(Beginning of Exercise text)

Registry and CDN Unavailability Testing

Test resilience to infrastructure your builds depend on.

Registry Unavailability:

#!/bin/bash
# Test build resilience to registry outage

echo "=== Registry Unavailability Test ==="

# Save current state
cp /etc/hosts /etc/hosts.backup

# Block registries
echo "127.0.0.1 registry.npmjs.org" >> /etc/hosts
echo "127.0.0.1 registry.yarnpkg.com" >> /etc/hosts

# Attempt offline build
npm ci --offline
BUILD_RESULT=$?

# Restore
mv /etc/hosts.backup /etc/hosts

if [ $BUILD_RESULT -eq 0 ]; then
  echo "✓ Build succeeded offline"
else
  echo "✗ Build failed without registry access"
  exit 1
fi

CDN Failover Testing:

// Test CDN fallback in browser
describe('CDN Resilience', () => {
  beforeEach(() => {
    // Mock CDN failure
    cy.intercept('https://cdn.jsdelivr.net/**', { forceNetworkError: true });
  });

  it('loads application when primary CDN fails', () => {
    cy.visit('/');
    cy.get('#app').should('be.visible');
    // Verify fallback CDN or self-hosted assets loaded
  });
});

Testing Private Registry Resilience:

# Test Artifactory/Nexus failover
chaos-registry:
  script:
    # Stop primary registry
    - docker stop artifactory-primary

    # Verify builds use secondary
    - npm ci --registry https://artifactory-secondary.internal

    # Verify caching layer handles failover
    - npm ci  # Should use cached packages

    # Restore
    - docker start artifactory-primary

Build System Resilience Testing

CI/CD systems are critical supply chain infrastructure.

(End of Exercise text)

- **Assigned task 1**
Write out the registry and CDN testing text again, starting with "# Verify caching" and going on through "supply chain infrastructure.", but swap "critical" for "essential".
- **Assigned task 2**
Continue the text on registry and CDN unavailability testing from the point where it stops.

(Beginning of Given data)

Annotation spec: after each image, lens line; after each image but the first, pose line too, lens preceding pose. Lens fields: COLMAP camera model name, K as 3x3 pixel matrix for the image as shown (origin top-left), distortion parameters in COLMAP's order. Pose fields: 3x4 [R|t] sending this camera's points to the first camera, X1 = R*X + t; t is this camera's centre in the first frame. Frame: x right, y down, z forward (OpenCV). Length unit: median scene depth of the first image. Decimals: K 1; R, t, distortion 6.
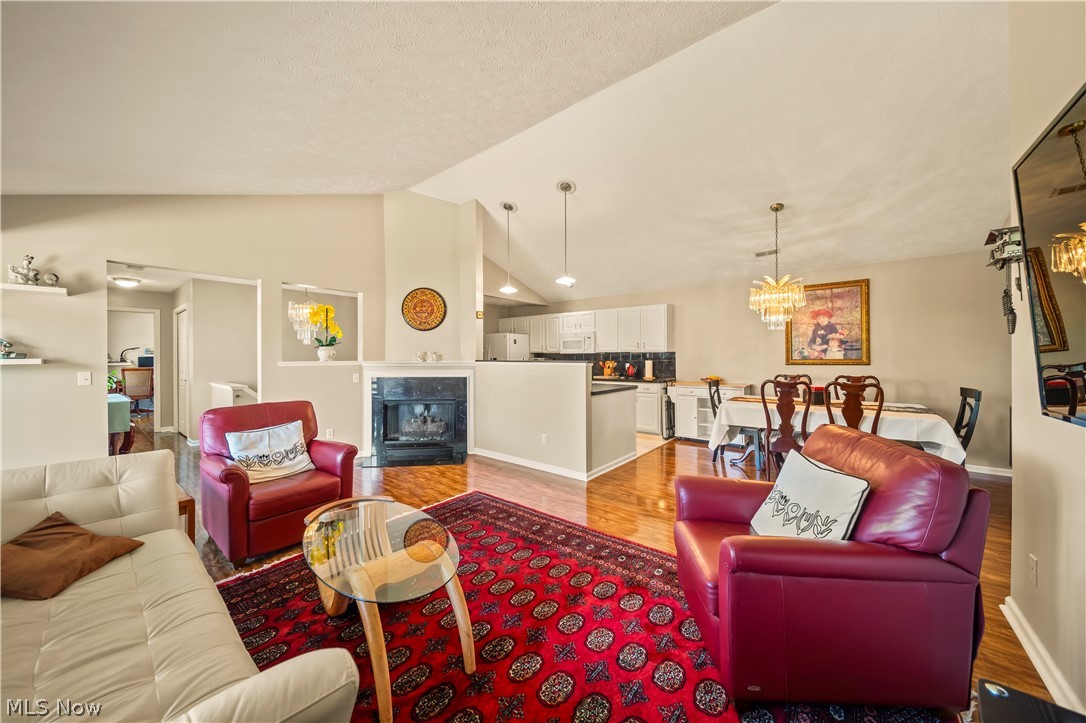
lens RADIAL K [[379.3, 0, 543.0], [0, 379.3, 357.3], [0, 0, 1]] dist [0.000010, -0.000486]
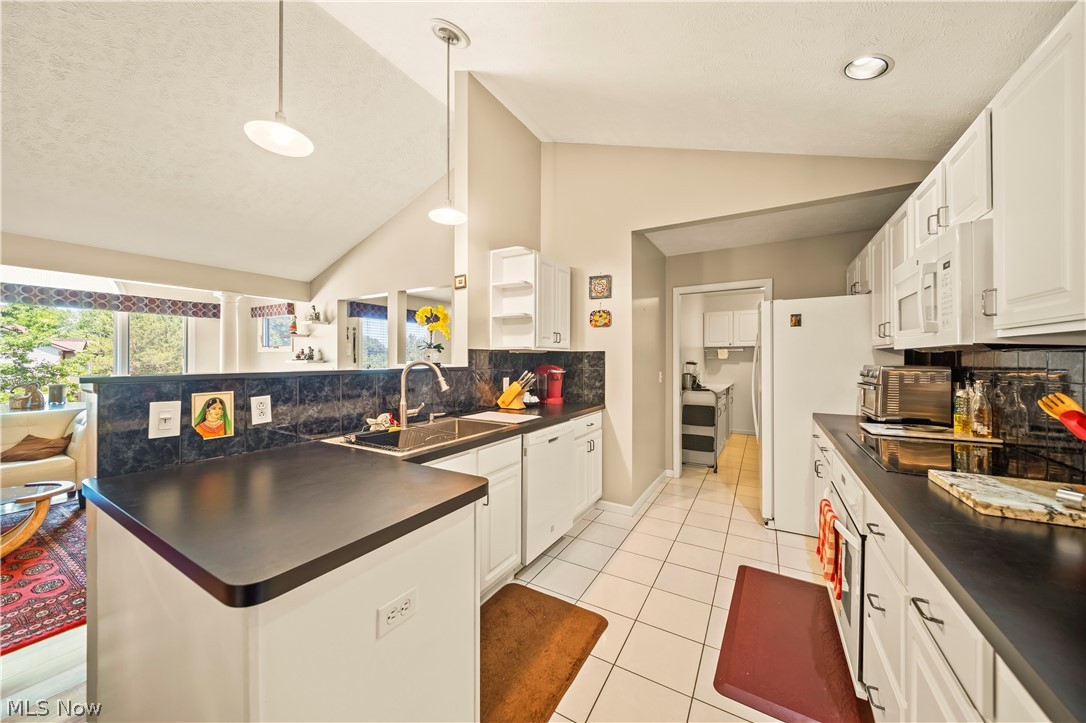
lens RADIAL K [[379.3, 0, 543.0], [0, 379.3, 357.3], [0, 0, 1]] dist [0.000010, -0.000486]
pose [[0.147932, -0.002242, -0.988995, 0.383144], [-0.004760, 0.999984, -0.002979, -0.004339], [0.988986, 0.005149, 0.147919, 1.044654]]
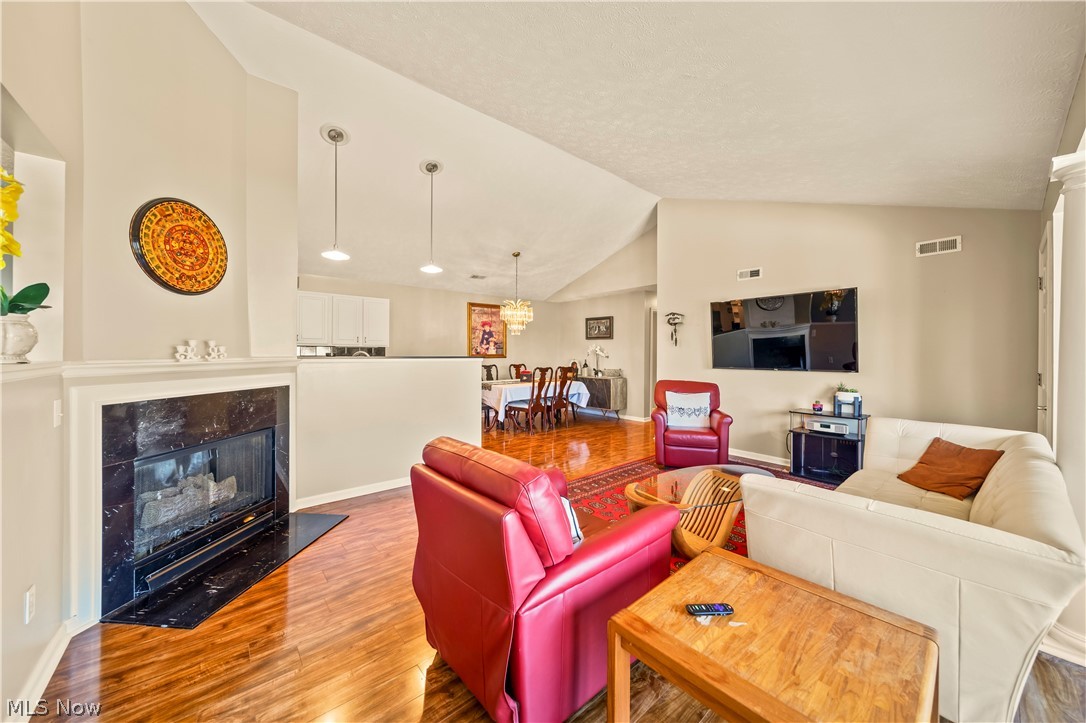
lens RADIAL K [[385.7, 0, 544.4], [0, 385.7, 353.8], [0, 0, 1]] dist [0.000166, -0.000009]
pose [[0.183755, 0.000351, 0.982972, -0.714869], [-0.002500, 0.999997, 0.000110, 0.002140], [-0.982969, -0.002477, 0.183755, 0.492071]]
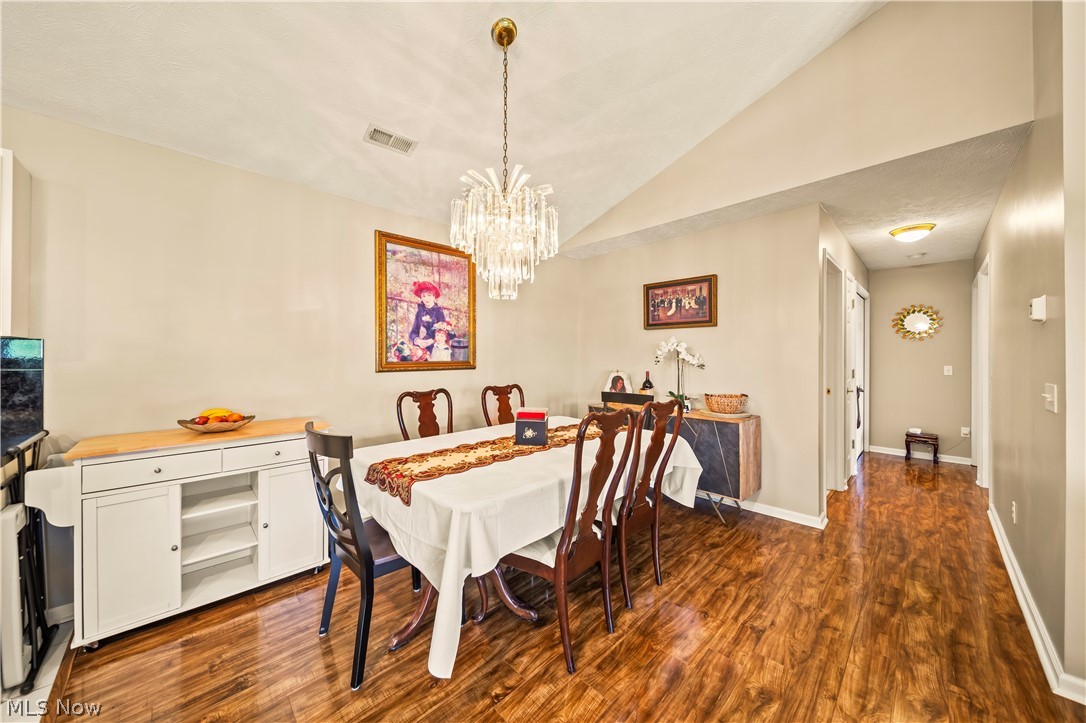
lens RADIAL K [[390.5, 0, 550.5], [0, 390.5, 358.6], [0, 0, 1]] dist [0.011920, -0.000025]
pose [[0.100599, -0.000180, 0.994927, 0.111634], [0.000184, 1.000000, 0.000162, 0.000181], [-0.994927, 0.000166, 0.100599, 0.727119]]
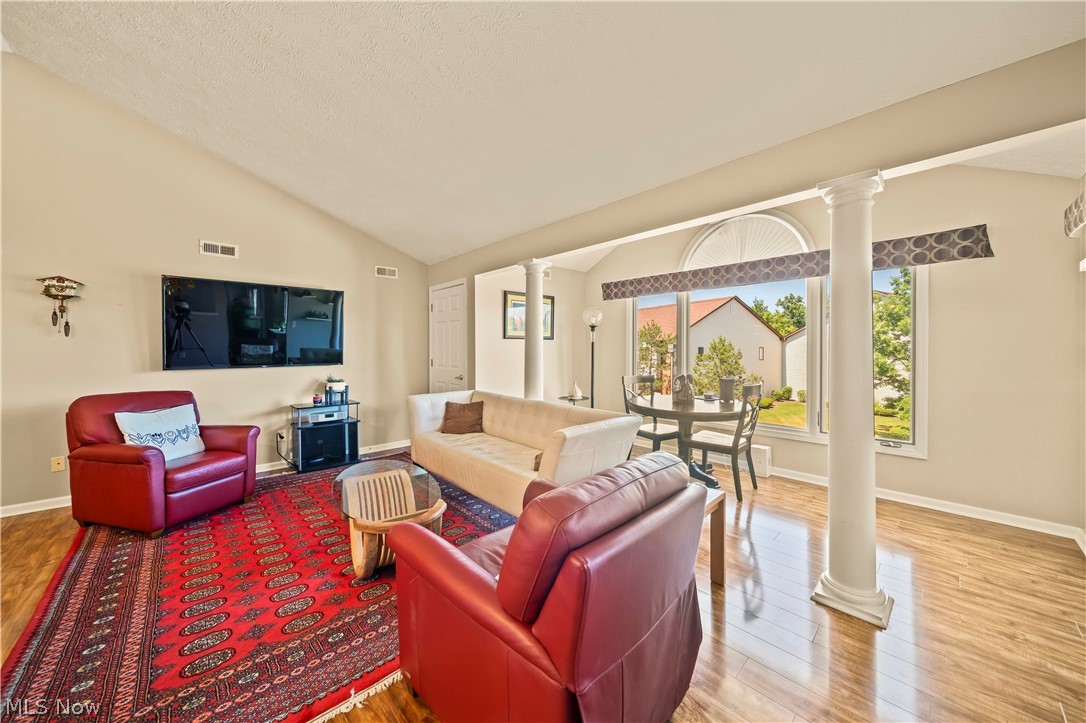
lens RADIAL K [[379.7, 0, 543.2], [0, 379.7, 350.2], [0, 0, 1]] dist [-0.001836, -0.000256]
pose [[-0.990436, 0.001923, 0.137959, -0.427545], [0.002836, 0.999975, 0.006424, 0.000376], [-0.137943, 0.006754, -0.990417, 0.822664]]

(End of Given data)

- **Exercise response 1**
# Verify caching layer handles failover
    - npm ci  # Should use cached packages

    # Restore
    - docker start artifactory-primary

Build System Resilience Testing

CI/CD systems are essential supply chain infrastructure.

- **Exercise response 2**
CI/CD Chaos Experiments:

Experiment Method Tests
Runner unavailability Terminate runners mid-build Job recovery, retry logic
Cache corruption Clear/corrupt build cache Build without cache
Secret unavailability Revoke vault access Graceful secret failure
Artifact storage failure Block artifact upload Build completion without artifacts
Database failure Stop CI database Job queue resilience

Build Cache Chaos:

# GitHub Actions: Test build without cache
name: Cache Resilience Test
on:
  schedule:
    - cron: '0 3 * * 0'  # Weekly

jobs:
  no-cache-build:
    runs-on: ubuntu-latest
    steps:
      - uses: actions/checkout@v4

      # Explicitly skip cache
      - name: Install without cache
        run: |
          rm -rf ~/.npm
          npm ci

      - name: Build
        run: npm run build

      - name: Record timing
        run: echo "Build completed in $SECONDS seconds"

Parallel Build Failure:

# Test handling of partial build failures
matrix-chaos:
  strategy:
    fail-fast: false
    matrix:
      os: [ubuntu, macos, windows]
      node: [18, 20]
  steps:
    - name: Random failure injection
      run: |
        if [ $((RANDOM % 5)) -eq 0 ]; then
          echo "Injecting chaos failure"
          exit 1
        fi

Experiment Design and Safety

Run chaos experiments safely to avoid unintended impact.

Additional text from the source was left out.